I’m trying to create a Discord bot that can modify its own messages when users run specific commands. The bot I’m building is for managing player reservations in strategy games we play together.
Here’s what I want to happen: The bot posts a message showing all available countries. When someone types a command like !claim Germany, the bot should update that original message to show that Germany is now taken by that user.
The tricky part is that I delete and recreate the main message regularly, so the message ID keeps changing. I can’t just hardcode a message ID because it won’t stay the same.
I’ve been trying to use fetch_message() but that requires knowing the exact message ID ahead of time. Is there a way to make the bot remember which message it should edit, or maybe find its most recent message in the channel?
Here’s what I have so far:
import discord
from discord.ext import commands
bot = commands.Bot(command_prefix='$', intents=discord.Intents.all())
@bot.event
async def on_ready():
print("Bot is online")
@bot.command()
async def start_game(ctx):
game_msg = await ctx.send("Available Nations: France, Germany, Russia")
@bot.command()
async def claim(ctx, nation):
# Need to find and edit the game message here
# How do I get the message without hardcoding the ID?
pass
Any ideas on how to track which message needs updating?

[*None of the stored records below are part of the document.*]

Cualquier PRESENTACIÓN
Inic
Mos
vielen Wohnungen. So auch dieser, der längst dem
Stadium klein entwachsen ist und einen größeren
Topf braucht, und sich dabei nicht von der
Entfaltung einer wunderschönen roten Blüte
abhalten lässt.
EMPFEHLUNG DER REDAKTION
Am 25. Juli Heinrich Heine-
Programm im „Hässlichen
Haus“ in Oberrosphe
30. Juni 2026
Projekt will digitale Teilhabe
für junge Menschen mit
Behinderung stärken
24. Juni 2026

I’ve had good luck with a class that manages game state and message references. When your bot starts up, make a dictionary that maps channel IDs to their message objects:
class GameManager:
def __init__(self):
self.active_games = {} # channel_id: message_object
async def update_game_message(self, channel_id, new_content):
if channel_id in self.active_games:
await self.active_games[channel_id].edit(content=new_content)
This beats searching through message history since you keep direct references to the actual messages. Just update the dictionary entry when you recreate a message. I use this for tournament brackets and it handles the dynamic ID issue without constantly fetching message history.
I faced a similar issue while developing a Discord bot for event coordination. One effective method is to store the message ID in a variable when you initially post the message. For instance, during your start_game() function, you can save the message ID like this: game_message_id = game_msg.id. Then, in your claim() function, you can retrieve and edit the message using await ctx.channel.fetch_message(game_message_id). If you want persistence across bot restarts, consider storing the IDs in a JSON file or a database. This way, you can update the stored ID anytime you recreate the message. Keeping track of pinned messages as a fallback can also be helpful, although it can clutter the channel if there are many pins.